*The problem:* Edit everything from the start of the items down to the line containing "## 2 [Alonewolf87" so that "pack" becomes "box", leaving everything else unchanged. Return only those lines.

*Stored items from a collection:*
--------

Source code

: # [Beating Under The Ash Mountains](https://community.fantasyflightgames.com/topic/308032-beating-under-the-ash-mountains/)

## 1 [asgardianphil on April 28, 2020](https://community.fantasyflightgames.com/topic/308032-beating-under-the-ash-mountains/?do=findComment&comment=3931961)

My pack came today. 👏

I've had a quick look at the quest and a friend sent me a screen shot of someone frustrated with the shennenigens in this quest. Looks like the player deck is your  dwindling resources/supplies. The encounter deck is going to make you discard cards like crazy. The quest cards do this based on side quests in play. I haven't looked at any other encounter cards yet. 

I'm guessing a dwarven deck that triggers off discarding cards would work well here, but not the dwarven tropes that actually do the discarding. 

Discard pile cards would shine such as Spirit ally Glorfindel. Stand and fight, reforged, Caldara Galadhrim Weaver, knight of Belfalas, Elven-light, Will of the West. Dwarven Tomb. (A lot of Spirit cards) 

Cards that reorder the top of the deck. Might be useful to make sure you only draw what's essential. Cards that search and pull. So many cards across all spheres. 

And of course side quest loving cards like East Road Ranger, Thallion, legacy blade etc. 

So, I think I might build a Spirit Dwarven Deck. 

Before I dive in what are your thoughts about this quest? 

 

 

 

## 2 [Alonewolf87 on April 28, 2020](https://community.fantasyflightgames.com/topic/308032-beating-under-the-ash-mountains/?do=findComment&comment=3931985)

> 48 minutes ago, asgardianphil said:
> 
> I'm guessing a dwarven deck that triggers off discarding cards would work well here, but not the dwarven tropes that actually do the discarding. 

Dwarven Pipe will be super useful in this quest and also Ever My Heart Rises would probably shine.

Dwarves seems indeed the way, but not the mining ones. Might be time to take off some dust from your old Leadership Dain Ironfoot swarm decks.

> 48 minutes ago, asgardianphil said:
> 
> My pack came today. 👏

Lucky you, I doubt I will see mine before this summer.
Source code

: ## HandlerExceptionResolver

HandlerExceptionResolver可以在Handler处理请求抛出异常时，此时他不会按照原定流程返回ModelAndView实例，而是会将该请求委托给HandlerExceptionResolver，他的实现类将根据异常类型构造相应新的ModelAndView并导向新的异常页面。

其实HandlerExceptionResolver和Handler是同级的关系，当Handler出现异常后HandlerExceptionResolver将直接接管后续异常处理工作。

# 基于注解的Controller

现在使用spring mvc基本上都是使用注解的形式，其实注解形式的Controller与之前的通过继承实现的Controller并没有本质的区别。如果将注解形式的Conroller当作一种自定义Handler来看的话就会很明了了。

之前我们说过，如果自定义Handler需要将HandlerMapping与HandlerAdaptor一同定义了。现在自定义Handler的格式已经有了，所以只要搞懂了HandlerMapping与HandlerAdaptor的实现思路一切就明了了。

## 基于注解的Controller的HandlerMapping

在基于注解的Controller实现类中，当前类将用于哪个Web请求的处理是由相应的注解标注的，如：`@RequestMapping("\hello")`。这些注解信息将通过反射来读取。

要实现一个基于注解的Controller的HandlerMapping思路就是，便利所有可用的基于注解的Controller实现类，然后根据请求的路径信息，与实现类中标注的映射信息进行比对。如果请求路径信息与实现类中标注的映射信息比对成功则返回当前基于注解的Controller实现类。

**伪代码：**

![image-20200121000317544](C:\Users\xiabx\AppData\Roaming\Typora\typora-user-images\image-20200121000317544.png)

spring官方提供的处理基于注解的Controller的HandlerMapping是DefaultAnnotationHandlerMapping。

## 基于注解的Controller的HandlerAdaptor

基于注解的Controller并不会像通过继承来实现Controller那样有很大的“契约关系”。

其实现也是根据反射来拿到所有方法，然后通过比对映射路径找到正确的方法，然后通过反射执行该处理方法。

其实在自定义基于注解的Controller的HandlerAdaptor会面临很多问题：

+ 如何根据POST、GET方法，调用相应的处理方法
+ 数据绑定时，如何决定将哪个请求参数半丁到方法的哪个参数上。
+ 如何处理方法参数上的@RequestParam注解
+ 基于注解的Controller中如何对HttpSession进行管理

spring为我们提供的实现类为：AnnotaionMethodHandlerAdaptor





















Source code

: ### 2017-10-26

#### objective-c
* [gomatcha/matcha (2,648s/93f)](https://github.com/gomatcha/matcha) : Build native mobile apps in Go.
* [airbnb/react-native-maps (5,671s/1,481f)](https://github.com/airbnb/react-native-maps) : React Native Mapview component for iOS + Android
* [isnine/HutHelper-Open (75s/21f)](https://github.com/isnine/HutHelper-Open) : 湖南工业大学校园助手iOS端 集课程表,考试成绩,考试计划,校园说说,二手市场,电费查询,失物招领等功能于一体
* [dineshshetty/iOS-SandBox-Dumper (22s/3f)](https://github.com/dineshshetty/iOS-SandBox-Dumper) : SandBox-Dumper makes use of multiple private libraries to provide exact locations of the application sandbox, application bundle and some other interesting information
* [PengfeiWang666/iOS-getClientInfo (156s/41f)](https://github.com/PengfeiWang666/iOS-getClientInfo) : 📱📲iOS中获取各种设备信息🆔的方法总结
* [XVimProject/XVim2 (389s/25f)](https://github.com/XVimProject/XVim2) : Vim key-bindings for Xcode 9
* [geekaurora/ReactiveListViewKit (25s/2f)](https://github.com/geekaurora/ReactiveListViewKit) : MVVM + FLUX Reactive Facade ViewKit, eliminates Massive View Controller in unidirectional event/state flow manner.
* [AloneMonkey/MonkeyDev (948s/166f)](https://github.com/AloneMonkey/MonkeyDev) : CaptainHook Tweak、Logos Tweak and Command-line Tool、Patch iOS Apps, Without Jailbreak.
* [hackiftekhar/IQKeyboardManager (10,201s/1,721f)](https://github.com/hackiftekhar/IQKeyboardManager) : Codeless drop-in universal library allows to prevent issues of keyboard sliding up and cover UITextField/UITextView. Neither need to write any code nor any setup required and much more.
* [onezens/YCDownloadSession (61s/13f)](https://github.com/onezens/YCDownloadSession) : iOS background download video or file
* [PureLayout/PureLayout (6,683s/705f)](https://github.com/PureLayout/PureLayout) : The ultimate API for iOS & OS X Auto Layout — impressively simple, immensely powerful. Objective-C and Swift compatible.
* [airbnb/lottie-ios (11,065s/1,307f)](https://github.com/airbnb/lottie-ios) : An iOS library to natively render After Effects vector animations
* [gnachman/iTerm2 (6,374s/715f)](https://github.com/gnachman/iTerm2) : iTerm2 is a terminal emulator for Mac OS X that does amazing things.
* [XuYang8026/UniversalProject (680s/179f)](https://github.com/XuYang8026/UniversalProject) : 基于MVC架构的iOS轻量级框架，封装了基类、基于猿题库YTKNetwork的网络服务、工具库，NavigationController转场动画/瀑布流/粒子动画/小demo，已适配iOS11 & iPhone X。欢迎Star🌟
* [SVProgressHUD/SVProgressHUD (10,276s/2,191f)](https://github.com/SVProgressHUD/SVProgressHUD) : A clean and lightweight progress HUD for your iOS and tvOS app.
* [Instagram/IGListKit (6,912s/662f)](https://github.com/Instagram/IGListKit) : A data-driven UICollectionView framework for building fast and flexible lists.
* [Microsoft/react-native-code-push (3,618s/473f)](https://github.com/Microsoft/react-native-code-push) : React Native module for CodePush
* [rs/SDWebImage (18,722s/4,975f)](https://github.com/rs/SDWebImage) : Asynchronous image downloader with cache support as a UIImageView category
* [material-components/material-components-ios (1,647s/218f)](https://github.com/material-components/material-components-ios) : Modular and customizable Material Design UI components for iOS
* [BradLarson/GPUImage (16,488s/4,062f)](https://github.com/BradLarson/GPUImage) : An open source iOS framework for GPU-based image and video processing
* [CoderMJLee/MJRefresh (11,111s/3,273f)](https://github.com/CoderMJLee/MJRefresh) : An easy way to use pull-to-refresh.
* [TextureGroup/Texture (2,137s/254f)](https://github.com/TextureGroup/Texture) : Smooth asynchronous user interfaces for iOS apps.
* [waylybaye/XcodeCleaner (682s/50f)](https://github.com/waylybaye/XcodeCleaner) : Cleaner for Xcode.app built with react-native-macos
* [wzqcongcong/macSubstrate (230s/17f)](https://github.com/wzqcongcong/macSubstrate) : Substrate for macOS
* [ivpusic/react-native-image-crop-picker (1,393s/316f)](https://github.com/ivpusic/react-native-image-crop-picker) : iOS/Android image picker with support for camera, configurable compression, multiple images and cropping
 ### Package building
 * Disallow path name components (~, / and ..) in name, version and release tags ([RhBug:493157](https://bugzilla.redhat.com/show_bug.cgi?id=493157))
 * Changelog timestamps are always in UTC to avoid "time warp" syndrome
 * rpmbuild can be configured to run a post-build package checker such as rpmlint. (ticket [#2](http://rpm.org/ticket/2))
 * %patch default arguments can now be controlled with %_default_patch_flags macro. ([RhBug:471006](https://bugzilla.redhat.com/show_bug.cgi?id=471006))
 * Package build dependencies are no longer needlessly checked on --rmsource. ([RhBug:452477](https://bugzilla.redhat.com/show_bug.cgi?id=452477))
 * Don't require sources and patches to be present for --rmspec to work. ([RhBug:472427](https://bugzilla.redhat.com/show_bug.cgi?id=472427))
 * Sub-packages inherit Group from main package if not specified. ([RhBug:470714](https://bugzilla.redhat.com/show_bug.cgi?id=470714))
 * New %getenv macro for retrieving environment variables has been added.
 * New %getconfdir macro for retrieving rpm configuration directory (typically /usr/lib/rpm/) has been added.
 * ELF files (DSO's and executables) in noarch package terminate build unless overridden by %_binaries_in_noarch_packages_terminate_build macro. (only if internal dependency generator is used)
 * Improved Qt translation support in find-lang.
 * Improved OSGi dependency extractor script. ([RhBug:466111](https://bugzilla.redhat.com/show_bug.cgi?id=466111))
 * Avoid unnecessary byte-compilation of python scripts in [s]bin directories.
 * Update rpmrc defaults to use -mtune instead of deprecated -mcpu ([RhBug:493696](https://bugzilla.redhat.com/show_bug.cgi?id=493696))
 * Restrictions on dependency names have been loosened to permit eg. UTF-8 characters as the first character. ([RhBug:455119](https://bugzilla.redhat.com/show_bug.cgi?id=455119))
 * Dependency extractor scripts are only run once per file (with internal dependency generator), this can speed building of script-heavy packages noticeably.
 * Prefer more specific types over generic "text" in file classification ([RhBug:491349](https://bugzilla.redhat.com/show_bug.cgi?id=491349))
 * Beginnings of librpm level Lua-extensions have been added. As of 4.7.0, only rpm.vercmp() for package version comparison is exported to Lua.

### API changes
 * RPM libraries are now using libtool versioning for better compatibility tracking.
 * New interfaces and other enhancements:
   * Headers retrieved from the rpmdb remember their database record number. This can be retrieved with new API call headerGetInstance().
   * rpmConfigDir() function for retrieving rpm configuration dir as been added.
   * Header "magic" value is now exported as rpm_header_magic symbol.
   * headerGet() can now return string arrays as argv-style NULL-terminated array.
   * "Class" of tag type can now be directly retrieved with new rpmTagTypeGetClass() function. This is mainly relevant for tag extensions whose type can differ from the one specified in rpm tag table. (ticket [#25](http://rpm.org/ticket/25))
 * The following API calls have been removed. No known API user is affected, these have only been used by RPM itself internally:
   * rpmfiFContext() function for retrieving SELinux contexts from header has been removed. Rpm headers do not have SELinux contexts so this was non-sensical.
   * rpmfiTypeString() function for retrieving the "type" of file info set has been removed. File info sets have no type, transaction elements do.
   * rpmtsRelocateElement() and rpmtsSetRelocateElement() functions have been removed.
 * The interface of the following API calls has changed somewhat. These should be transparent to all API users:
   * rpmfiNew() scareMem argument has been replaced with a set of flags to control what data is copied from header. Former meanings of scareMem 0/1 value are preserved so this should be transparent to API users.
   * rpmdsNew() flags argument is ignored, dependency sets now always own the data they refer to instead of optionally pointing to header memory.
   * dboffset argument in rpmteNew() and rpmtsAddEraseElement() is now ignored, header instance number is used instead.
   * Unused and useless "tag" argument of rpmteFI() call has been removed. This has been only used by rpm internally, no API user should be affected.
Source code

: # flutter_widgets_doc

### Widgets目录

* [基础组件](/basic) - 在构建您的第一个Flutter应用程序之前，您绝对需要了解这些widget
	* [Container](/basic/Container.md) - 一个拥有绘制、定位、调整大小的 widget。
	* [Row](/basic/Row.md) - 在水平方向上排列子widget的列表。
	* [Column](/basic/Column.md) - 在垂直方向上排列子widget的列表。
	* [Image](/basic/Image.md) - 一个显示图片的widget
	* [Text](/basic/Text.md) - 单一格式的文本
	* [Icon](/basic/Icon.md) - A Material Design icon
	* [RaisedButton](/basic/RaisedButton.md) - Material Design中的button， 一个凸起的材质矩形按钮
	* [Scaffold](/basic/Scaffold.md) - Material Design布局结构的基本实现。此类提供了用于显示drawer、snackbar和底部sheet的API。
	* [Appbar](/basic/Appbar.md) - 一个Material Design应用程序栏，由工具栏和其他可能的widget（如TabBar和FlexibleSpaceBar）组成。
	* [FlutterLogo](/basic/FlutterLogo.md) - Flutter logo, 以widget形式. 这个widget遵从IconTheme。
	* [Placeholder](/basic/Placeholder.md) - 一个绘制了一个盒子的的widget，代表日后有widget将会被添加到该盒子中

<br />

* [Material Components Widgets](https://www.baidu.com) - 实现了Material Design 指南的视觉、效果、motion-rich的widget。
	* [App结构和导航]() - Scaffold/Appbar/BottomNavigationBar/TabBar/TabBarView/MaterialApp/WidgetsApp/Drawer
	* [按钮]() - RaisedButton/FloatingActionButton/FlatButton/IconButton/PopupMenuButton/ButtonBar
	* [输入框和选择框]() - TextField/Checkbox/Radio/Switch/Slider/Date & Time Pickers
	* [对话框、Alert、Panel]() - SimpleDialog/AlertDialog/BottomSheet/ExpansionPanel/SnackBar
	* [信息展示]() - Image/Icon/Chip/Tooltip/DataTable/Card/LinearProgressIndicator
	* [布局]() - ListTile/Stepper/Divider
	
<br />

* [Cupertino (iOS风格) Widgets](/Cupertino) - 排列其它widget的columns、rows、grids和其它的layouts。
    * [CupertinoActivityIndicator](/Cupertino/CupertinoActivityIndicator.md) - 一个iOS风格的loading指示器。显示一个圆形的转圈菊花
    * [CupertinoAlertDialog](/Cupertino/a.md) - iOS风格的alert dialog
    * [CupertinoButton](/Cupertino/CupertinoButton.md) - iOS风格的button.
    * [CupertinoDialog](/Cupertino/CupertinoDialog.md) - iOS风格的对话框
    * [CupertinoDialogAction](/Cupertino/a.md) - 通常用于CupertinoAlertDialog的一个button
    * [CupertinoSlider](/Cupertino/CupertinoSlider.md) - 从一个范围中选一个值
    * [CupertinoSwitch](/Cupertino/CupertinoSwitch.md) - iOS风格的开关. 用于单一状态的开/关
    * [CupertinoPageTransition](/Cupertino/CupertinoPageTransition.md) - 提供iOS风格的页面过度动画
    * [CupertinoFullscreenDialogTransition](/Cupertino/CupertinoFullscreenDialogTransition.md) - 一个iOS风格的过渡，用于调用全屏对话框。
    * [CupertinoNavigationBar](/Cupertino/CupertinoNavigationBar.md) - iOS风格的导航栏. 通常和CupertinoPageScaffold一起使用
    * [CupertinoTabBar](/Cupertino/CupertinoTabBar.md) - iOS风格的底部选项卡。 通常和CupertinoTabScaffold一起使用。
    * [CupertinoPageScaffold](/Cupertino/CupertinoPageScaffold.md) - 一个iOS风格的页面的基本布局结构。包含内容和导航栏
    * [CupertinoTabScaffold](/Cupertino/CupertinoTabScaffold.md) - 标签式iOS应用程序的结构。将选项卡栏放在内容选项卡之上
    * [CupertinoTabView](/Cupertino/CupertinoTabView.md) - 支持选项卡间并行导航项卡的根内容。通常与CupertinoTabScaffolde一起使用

--------

*Task solution:*
Source code

: # [Beating Under The Ash Mountains](https://community.fantasyflightgames.com/topic/308032-beating-under-the-ash-mountains/)

## 1 [asgardianphil on April 28, 2020](https://community.fantasyflightgames.com/topic/308032-beating-under-the-ash-mountains/?do=findComment&comment=3931961)

My box came today. 👏

I've had a quick look at the quest and a friend sent me a screen shot of someone frustrated with the shennenigens in this quest. Looks like the player deck is your  dwindling resources/supplies. The encounter deck is going to make you discard cards like crazy. The quest cards do this based on side quests in play. I haven't looked at any other encounter cards yet. 

I'm guessing a dwarven deck that triggers off discarding cards would work well here, but not the dwarven tropes that actually do the discarding. 

Discard pile cards would shine such as Spirit ally Glorfindel. Stand and fight, reforged, Caldara Galadhrim Weaver, knight of Belfalas, Elven-light, Will of the West. Dwarven Tomb. (A lot of Spirit cards) 

Cards that reorder the top of the deck. Might be useful to make sure you only draw what's essential. Cards that search and pull. So many cards across all spheres. 

And of course side quest loving cards like East Road Ranger, Thallion, legacy blade etc. 

So, I think I might build a Spirit Dwarven Deck. 

Before I dive in what are your thoughts about this quest? 

 

 

 

## 2 [Alonewolf87 on April 28, 2020](https://community.fantasyflightgames.com/topic/308032-beating-under-the-ash-mountains/?do=findComment&comment=3931985)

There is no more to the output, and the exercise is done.